Exercise input =

BEGIN

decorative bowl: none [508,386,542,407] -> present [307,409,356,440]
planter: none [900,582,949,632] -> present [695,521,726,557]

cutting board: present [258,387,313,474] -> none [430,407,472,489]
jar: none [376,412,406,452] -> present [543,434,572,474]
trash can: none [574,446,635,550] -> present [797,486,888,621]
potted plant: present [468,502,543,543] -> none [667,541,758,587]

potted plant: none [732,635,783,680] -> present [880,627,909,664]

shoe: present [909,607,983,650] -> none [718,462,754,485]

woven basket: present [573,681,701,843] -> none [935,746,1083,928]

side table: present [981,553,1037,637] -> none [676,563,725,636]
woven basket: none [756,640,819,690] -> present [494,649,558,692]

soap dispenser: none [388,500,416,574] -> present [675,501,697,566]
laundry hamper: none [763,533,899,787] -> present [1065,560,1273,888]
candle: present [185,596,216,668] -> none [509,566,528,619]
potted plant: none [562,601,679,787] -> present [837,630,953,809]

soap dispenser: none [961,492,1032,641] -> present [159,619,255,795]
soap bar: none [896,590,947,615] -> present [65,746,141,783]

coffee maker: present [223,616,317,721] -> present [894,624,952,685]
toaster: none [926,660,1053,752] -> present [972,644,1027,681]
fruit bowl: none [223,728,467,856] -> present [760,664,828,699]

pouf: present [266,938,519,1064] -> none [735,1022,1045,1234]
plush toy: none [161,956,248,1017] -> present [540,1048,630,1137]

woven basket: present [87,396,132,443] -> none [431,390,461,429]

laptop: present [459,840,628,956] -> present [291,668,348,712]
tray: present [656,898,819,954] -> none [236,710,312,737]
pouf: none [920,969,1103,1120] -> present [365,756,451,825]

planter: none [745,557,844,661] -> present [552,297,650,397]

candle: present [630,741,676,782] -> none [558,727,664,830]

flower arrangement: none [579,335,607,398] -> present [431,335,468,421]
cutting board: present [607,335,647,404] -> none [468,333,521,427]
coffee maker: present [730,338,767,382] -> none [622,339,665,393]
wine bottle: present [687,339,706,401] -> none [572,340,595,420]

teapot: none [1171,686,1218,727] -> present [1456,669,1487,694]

END

Directive = In this exercise, repeat all entries exactly.

Solution to this problem =
decorative bowl: none [508,386,542,407] -> present [307,409,356,440]
planter: none [900,582,949,632] -> present [695,521,726,557]

cutting board: present [258,387,313,474] -> none [430,407,472,489]
jar: none [376,412,406,452] -> present [543,434,572,474]
trash can: none [574,446,635,550] -> present [797,486,888,621]
potted plant: present [468,502,543,543] -> none [667,541,758,587]

potted plant: none [732,635,783,680] -> present [880,627,909,664]

shoe: present [909,607,983,650] -> none [718,462,754,485]

woven basket: present [573,681,701,843] -> none [935,746,1083,928]

side table: present [981,553,1037,637] -> none [676,563,725,636]
woven basket: none [756,640,819,690] -> present [494,649,558,692]

soap dispenser: none [388,500,416,574] -> present [675,501,697,566]
laundry hamper: none [763,533,899,787] -> present [1065,560,1273,888]
candle: present [185,596,216,668] -> none [509,566,528,619]
potted plant: none [562,601,679,787] -> present [837,630,953,809]

soap dispenser: none [961,492,1032,641] -> present [159,619,255,795]
soap bar: none [896,590,947,615] -> present [65,746,141,783]

coffee maker: present [223,616,317,721] -> present [894,624,952,685]
toaster: none [926,660,1053,752] -> present [972,644,1027,681]
fruit bowl: none [223,728,467,856] -> present [760,664,828,699]

pouf: present [266,938,519,1064] -> none [735,1022,1045,1234]
plush toy: none [161,956,248,1017] -> present [540,1048,630,1137]

woven basket: present [87,396,132,443] -> none [431,390,461,429]

laptop: present [459,840,628,956] -> present [291,668,348,712]
tray: present [656,898,819,954] -> none [236,710,312,737]
pouf: none [920,969,1103,1120] -> present [365,756,451,825]

planter: none [745,557,844,661] -> present [552,297,650,397]

candle: present [630,741,676,782] -> none [558,727,664,830]

flower arrangement: none [579,335,607,398] -> present [431,335,468,421]
cutting board: present [607,335,647,404] -> none [468,333,521,427]
coffee maker: present [730,338,767,382] -> none [622,339,665,393]
wine bottle: present [687,339,706,401] -> none [572,340,595,420]

teapot: none [1171,686,1218,727] -> present [1456,669,1487,694]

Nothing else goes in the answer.